* Exercises to complete *
• 1. Reproduce the insulin pen passage verbatim from "Studies that examine" to "patients with T2DM.".
• 2. Please list every keyword given in the insulin pen passage.

* Provided passage *
▬▬▬▬▬▬
Significant differences in predictors were observed between prefilled pen and vial/syringe initiators. The differences were fewer between prefilled and reusable pen initiators. These differences should be taken into consideration when evaluating outcomes associated with specific insulin delivery systems.

Keywords: insulin, pen device, type 2 diabetes mellitus, vial

Background

Diabetes is a common and costly disease. In 2007, there were 23.6 million people in the United States with diagnosed and undiagnosed diabetes (7.8% of the total population).1 Studies show that the overall costs for treating diabetes are lower in individuals with optimal glycemic control (hemoglobin A1c [HbA1c] <7.0%) than those with suboptimal control and that optimal control results in decreased progression of the disease and mortality.25

Insulin is an effective pharmacotherapy for lowering glycemia.6,7 Despite the well-documented effectiveness of insulin and other antihyperglycemic agents, a large number of patients with type 2 diabetes mellitus (T2DM) do not achieve HbA1c <7.0%.8 Less than optimal adherence to prescribed therapies may be a contributing factor. According to Cramer,9 adherence to oral antihyperglycemic agents (OHAs) and insulin range from 36–93% and 62–64%, respectively. Several treatment-, patient-, and physician-related factors have been identified to be associated with nonadherence to antihyperglycemic agents.1012 Examples of treatment-related factors include the complexity of the drug regimen, incorrect dose titration, or frequency; patient-related factors may include fear of hypoglycemia, needle use, or unwanted weight gain; and physician-related factors may include concern that patients may not be able to use the therapies properly.10,13,14 Other research found that patients feared social stigma, reduced quality of life, injection pain, the permanence and restrictiveness of insulin, as well as the side effects of insulin, namely, hypoglycemia and weight gain.12,15

To date, three studies compared the real-world patient outcomes of prefilled pen devices to traditional vial/syringe. Lee et al.16 and Cobden et al.17 reported significant improvements in insulin adherence and reductions in diabetes-related and total health care expenditures after patients switched from vial/syringe to a pen.16,17 Pawaskar et al.18 compared the outcomes of either initiating or switching from vial/syringe to a pen versus those who initiated or remained on vial/syringe. The study found that diabetes-related medication adherence was greater in the pen cohort than the vial/syringe cohort for the pen-naïve comparison, but not for the insulin-naïve comparison.18 Both diabetes-related and total health care expenditures were significantly lower in the pen cohort than the vial/syringe cohort for the insulin-naïve comparison, but not for the pen-naïve comparison.18

Studies that examine the factors that increase or decrease the likelihood of introducing one insulin injection delivery system versus another are limited. In 2008, a study by Rubin and Peyrot19 found that, when patients felt encouraged by their physicians to use a pen, patients were over 100 times more likely to use a pen compared to patients with physicians who did not discuss pen use or were described as discouraging pen use.19 Patients who felt that the use of a pen facilitates self-care were 20 times more likely to use the pen than vial/syringe.19 The purpose of this study was to determine the key patient- and health-care-system-related factors that predict the initiation of rapid-acting insulin analog (RAIA) using vial/syringe, prefilled pen, or reusable pen devices in patients with T2DM.
▬▬▬▬▬▬
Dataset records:
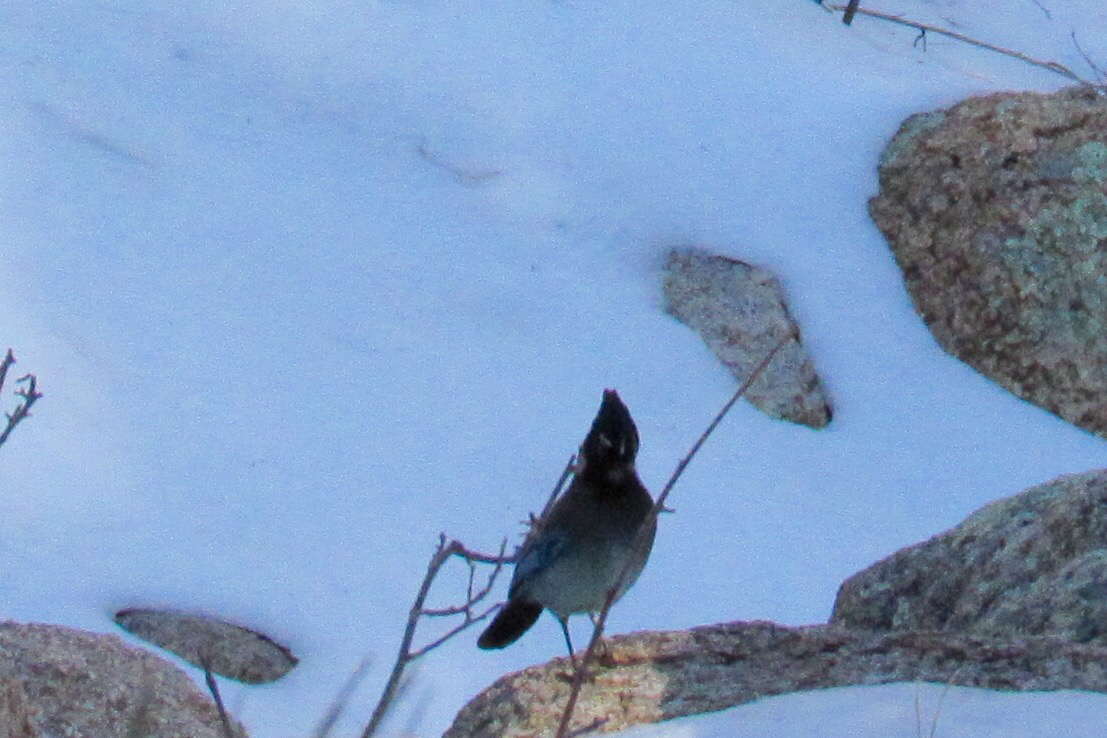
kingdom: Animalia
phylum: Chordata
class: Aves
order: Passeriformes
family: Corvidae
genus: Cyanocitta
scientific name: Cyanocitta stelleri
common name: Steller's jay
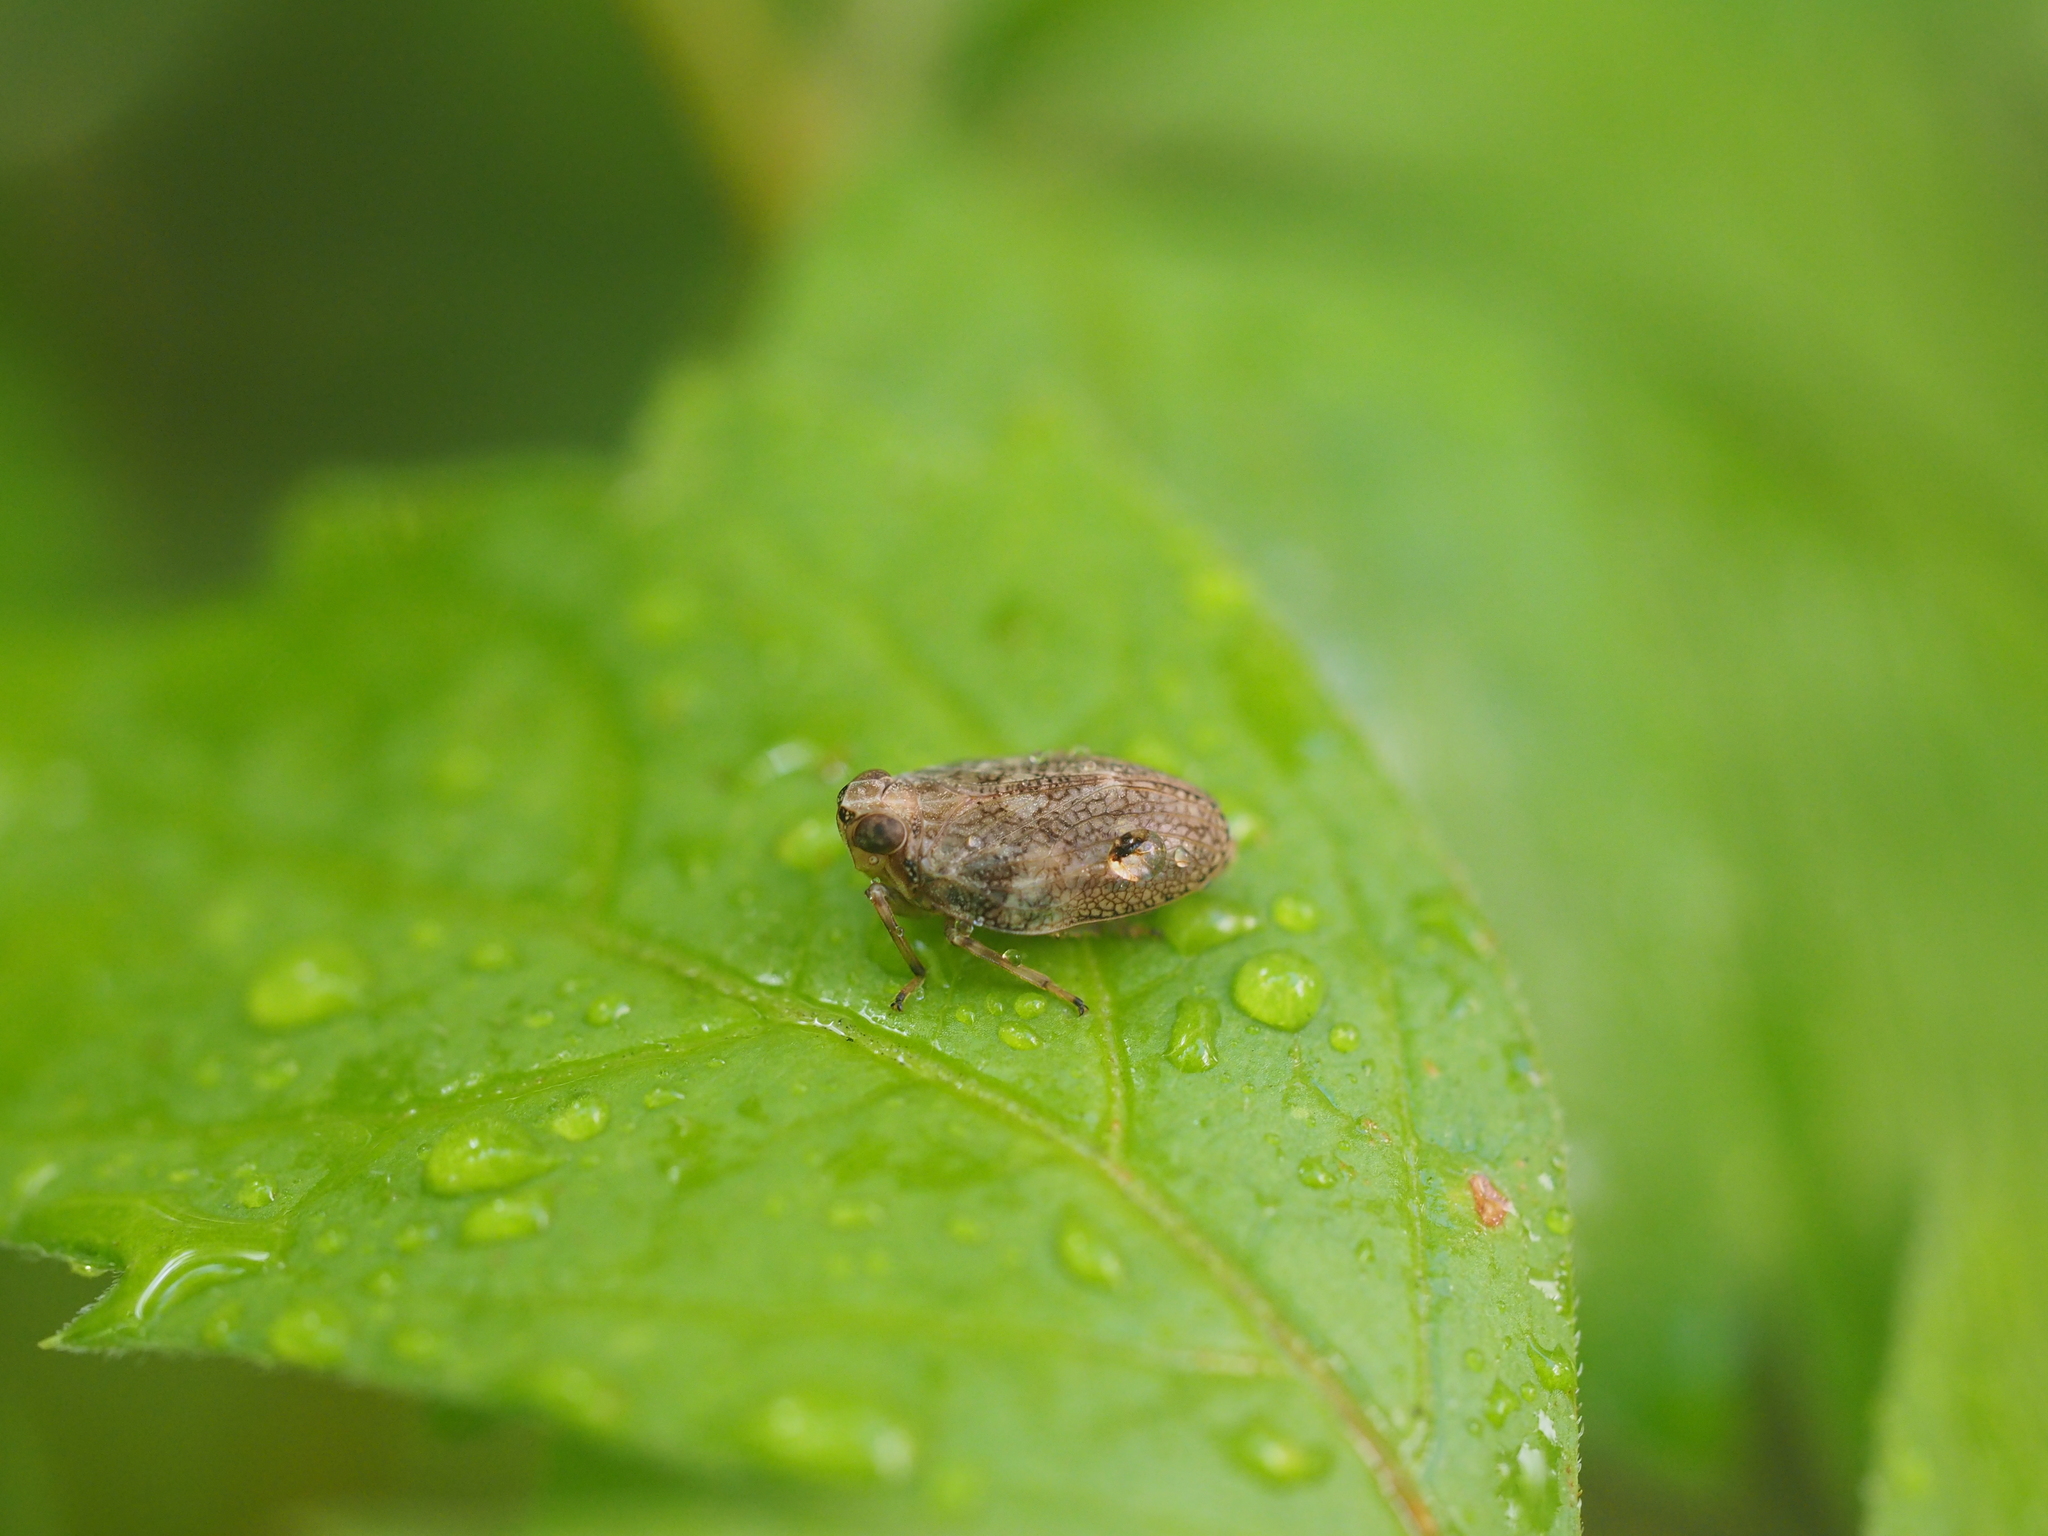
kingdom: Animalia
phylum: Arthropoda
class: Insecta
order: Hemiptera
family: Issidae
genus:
▬▬▬▬▬▬
* Answers for each item *
• 1.
Studies that examine the factors that increase or decrease the likelihood of introducing one insulin injection delivery system versus another are limited. In 2008, a study by Rubin and Peyrot19 found that, when patients felt encouraged by their physicians to use a pen, patients were over 100 times more likely to use a pen compared to patients with physicians who did not discuss pen use or were described as discouraging pen use.19 Patients who felt that the use of a pen facilitates self-care were 20 times more likely to use the pen than vial/syringe.19 The purpose of this study was to determine the key patient- and health-care-system-related factors that predict the initiation of rapid-acting insulin analog (RAIA) using vial/syringe, prefilled pen, or reusable pen devices in patients with T2DM.

• 2. insulin, pen device, type 2 diabetes mellitus, vial